▶ _RECORDS SUPPLIED_

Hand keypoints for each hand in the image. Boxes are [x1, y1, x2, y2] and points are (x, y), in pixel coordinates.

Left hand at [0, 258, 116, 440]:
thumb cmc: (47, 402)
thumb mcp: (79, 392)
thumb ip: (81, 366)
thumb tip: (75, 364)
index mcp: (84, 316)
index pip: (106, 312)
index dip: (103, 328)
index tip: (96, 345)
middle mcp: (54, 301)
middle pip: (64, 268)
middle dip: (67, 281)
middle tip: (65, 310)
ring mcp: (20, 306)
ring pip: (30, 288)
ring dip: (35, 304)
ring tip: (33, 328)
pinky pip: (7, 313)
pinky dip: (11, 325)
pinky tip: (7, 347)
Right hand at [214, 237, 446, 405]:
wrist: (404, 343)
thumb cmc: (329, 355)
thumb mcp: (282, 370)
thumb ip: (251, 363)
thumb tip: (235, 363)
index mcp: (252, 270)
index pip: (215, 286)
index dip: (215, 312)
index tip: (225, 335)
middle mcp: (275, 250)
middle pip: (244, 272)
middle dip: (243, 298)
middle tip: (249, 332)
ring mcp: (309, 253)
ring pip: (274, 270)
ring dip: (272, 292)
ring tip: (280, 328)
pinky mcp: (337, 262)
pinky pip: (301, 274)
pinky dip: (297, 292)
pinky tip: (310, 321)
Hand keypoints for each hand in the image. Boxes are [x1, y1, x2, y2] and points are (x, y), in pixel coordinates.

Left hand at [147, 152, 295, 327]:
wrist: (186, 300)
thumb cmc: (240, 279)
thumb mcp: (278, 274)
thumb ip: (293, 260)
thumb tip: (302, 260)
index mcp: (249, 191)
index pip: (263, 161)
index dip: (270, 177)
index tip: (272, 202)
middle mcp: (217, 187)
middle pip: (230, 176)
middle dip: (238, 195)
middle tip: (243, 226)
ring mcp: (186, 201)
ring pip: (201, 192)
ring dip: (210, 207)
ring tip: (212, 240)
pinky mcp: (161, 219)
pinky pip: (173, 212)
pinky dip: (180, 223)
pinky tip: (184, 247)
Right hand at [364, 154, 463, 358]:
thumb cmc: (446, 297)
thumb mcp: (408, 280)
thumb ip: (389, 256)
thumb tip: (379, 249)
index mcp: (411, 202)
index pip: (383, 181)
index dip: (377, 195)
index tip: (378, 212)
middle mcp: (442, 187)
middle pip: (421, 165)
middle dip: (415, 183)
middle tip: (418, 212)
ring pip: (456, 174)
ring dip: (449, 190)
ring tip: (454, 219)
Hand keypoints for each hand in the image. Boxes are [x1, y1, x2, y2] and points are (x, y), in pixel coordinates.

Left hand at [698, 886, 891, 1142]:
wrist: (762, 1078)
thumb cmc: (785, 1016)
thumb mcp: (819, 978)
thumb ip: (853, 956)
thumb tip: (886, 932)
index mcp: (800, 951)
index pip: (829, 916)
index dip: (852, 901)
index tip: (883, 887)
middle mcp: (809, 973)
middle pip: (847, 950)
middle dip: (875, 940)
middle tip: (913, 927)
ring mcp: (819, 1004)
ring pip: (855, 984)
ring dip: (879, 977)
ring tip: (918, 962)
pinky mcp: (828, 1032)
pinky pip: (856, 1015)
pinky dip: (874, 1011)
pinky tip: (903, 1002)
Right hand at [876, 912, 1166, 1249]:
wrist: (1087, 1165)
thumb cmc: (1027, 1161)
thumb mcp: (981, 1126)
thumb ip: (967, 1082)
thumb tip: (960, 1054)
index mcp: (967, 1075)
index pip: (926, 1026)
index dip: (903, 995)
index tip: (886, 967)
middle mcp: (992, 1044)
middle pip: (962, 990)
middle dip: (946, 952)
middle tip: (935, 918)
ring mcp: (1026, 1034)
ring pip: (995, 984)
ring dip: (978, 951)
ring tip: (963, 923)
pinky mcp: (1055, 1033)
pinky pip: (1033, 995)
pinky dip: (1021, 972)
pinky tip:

▶ _DIRECTIONS_
Please output the listing above exactly, every line included.

▶ _EXERCISE OUTPUT_
Hand keypoints for each hand in the image. Boxes are [x1, y1, x2, y2] and points are (x, y), in pixel coordinates.

Left hand at [0, 258, 116, 440]:
thumb cmc: (47, 402)
thumb mcp: (79, 392)
thumb ip: (81, 366)
thumb tip: (75, 364)
index mcp: (84, 316)
index pip: (106, 312)
index dip: (103, 328)
index tip: (96, 345)
middle mcp: (54, 301)
middle pip: (64, 268)
middle dip: (67, 281)
middle tip: (65, 310)
ring mcp: (20, 306)
ring pip: (30, 288)
ring dip: (35, 304)
ring tip: (33, 328)
pinky pip: (7, 313)
pinky dip: (11, 325)
pinky tip: (7, 347)
Right hand at [214, 237, 446, 405]:
wrist: (404, 343)
thumb cmc: (329, 355)
thumb mcp: (282, 370)
thumb ip: (251, 363)
thumb tip: (235, 363)
index mcp: (252, 270)
index pip: (215, 286)
index dip: (215, 312)
index tip: (225, 335)
middle mcp: (275, 250)
middle pip: (244, 272)
middle dip: (243, 298)
middle tip: (249, 332)
ring mcp: (309, 253)
ring pip: (274, 270)
ring dip: (272, 292)
ring tip: (280, 328)
pinky mcp: (337, 262)
pinky pip: (301, 274)
pinky dip: (297, 292)
pinky tip: (310, 321)
Hand keypoints for each hand in the image. Boxes are [x1, y1, x2, y2] and points are (x, y), in pixel coordinates.

Left hand at [147, 152, 295, 327]:
wrist: (186, 300)
thumb cmc: (240, 279)
thumb mcp: (278, 274)
thumb ip: (293, 260)
thumb tip: (302, 260)
index mcp: (249, 191)
index pip: (263, 161)
index dip: (270, 177)
index tip: (272, 202)
middle mcp: (217, 187)
middle pip: (230, 176)
middle dip: (238, 195)
middle tip: (243, 226)
ring mcp: (186, 201)
ring pip: (201, 192)
ring dip: (210, 207)
ring tip: (212, 240)
pinky mcp: (161, 219)
pinky pip: (173, 212)
pinky dip: (180, 223)
pinky tip: (184, 247)
Right hand at [364, 154, 463, 358]:
thumb cmc: (446, 297)
thumb mcp: (408, 280)
thumb ip: (389, 256)
thumb tip: (379, 249)
index mcp: (411, 202)
index pip: (383, 181)
index dip: (377, 195)
index tip: (378, 212)
middle mcp: (442, 187)
middle pip: (421, 165)
middle dip: (415, 183)
middle tip: (418, 212)
ring pip: (456, 174)
ring dip: (449, 190)
ring tip: (454, 219)
Hand keypoints for each hand in the image. Boxes are [x1, y1, x2, y2] and points are (x, y), in pixel coordinates.

Left hand at [698, 886, 891, 1142]:
wrist: (762, 1078)
thumb cmc: (785, 1016)
thumb mcp: (819, 978)
thumb ip: (853, 956)
thumb tip: (886, 932)
index mcp: (800, 951)
index pip: (829, 916)
index dip: (852, 901)
index tip: (883, 887)
middle mcp: (809, 973)
middle pip: (847, 950)
middle dip: (875, 940)
middle tip: (913, 927)
ring mcp: (819, 1004)
ring pip: (855, 984)
ring dip: (879, 977)
ring tip: (918, 962)
pinky mcp: (828, 1032)
pinky pip: (856, 1015)
pinky dip: (874, 1011)
pinky tip: (903, 1002)
Right hand at [876, 912, 1166, 1249]:
wrist: (1087, 1165)
thumb cmc: (1027, 1161)
thumb mcp: (981, 1126)
thumb ip: (967, 1082)
thumb tip: (960, 1054)
index mcp: (967, 1075)
index pip: (926, 1026)
index dip: (903, 995)
index tip: (886, 967)
middle mcp: (992, 1044)
middle pip: (962, 990)
middle dip: (946, 952)
middle tip: (935, 918)
ring mcp: (1026, 1034)
ring pip: (995, 984)
ring dip: (978, 951)
ring tip: (963, 923)
pinky mcp: (1055, 1033)
pinky pip: (1033, 995)
pinky dip: (1021, 972)
pinky tip:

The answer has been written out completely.